Ik ben een dorpsjongen. Geboren en getogen in een dorp. Inmiddels woon ik al lange tijd in een grote stad, in Eindhoven, maar de dorpsjongen zit nog altijd diep in mij. Ik ben iemand van het type ‘we kennen elkaar toch’, iemand die anderen groet en graag even een praatje aanknoopt, ook met mensen die ik nog niet ken, die de neiging heeft bij vrienden en kennissen achterom te gaan in plaats van bij de voordeur aan te bellen, die het dorpsdialect nog spreekt, die gerust nog tegen een winkelier kan zeggen: ‘Ik kom morgen wel even betalen, want ik heb nu geen geld bij me’, in de verwachting dat de winkelier op z’n dorps reageert: ‘Dat is goed, jongen.

Aangeleverd materiaal:
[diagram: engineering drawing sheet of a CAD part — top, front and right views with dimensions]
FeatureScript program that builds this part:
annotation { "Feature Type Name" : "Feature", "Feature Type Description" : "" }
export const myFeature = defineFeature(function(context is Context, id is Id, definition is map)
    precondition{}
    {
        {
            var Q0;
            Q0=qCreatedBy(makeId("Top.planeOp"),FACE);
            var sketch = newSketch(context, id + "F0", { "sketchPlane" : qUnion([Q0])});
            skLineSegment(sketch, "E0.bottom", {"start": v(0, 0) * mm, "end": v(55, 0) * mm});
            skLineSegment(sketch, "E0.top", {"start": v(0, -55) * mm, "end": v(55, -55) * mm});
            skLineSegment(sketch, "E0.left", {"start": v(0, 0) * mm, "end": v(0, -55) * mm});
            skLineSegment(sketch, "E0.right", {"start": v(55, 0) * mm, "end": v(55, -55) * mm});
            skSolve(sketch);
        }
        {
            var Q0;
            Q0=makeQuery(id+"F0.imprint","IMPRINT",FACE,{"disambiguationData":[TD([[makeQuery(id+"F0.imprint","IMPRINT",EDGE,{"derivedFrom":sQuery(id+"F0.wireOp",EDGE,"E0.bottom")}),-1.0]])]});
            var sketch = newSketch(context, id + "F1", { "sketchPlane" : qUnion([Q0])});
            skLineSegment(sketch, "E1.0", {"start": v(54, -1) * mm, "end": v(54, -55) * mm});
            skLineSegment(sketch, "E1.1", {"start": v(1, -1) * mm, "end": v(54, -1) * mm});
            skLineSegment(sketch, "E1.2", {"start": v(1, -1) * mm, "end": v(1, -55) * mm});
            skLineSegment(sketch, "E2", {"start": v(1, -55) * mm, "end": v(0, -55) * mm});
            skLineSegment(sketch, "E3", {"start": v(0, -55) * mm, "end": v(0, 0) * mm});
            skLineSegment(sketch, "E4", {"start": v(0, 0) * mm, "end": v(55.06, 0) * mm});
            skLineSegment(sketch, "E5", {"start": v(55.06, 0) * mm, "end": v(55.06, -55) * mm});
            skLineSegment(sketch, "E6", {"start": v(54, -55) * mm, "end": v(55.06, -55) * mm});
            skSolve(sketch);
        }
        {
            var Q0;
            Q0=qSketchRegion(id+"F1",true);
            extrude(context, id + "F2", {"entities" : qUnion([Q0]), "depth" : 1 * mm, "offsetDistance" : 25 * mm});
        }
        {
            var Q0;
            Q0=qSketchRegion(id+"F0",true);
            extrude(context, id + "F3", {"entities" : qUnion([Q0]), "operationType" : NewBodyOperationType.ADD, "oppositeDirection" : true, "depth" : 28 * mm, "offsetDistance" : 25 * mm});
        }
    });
...
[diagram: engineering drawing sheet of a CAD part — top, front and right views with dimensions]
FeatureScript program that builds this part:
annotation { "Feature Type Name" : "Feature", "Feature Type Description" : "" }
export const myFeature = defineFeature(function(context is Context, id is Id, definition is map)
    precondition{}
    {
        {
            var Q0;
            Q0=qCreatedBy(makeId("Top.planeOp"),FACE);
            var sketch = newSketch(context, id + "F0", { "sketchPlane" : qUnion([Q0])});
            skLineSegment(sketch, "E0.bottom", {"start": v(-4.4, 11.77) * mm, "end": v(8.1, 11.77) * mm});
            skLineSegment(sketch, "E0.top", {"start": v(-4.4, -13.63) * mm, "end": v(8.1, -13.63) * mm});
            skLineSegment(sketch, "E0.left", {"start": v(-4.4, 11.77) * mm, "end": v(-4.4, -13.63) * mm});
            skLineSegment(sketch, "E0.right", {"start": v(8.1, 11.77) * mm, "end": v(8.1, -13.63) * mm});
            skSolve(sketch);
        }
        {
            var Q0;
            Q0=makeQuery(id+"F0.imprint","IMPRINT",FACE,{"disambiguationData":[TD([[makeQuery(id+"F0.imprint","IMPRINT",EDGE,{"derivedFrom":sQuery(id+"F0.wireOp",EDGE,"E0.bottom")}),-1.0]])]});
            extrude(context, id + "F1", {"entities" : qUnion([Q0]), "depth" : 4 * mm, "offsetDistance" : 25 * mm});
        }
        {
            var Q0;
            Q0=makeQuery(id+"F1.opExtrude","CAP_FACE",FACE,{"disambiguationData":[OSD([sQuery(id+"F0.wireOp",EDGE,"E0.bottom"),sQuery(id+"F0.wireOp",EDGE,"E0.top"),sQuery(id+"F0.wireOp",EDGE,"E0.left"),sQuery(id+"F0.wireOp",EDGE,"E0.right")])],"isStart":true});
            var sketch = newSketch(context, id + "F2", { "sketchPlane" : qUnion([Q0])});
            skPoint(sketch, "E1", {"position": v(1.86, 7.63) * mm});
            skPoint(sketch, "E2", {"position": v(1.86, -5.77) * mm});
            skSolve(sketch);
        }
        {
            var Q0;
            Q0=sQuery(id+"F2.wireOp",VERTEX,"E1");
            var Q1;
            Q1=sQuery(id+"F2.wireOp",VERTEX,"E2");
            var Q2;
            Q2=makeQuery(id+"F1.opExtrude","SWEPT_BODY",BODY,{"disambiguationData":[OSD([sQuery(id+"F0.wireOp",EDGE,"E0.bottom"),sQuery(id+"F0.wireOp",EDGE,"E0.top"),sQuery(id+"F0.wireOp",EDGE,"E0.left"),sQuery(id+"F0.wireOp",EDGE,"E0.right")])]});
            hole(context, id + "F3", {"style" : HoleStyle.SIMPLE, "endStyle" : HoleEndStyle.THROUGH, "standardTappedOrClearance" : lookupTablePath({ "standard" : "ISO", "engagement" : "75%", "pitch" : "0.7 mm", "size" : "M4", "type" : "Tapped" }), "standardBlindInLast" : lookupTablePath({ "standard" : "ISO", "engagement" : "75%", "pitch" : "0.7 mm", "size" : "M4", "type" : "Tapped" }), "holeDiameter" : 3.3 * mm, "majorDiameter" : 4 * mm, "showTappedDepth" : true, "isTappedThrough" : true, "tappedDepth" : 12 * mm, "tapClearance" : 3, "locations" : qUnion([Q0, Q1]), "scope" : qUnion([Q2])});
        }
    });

Opdracht: Wil je een stuk uit het tekstfragment over de dorpsjongen woordelijk afdrukken? Begin bij de woorden "Ik ben een dorpsjongen." en stop na "is goed, jongen.".

Verwacht antwoord:
Ik ben een dorpsjongen. Geboren en getogen in een dorp. Inmiddels woon ik al lange tijd in een grote stad, in Eindhoven, maar de dorpsjongen zit nog altijd diep in mij. Ik ben iemand van het type ‘we kennen elkaar toch’, iemand die anderen groet en graag even een praatje aanknoopt, ook met mensen die ik nog niet ken, die de neiging heeft bij vrienden en kennissen achterom te gaan in plaats van bij de voordeur aan te bellen, die het dorpsdialect nog spreekt, die gerust nog tegen een winkelier kan zeggen: ‘Ik kom morgen wel even betalen, want ik heb nu geen geld bij me’, in de verwachting dat de winkelier op z’n dorps reageert: ‘Dat is goed, jongen.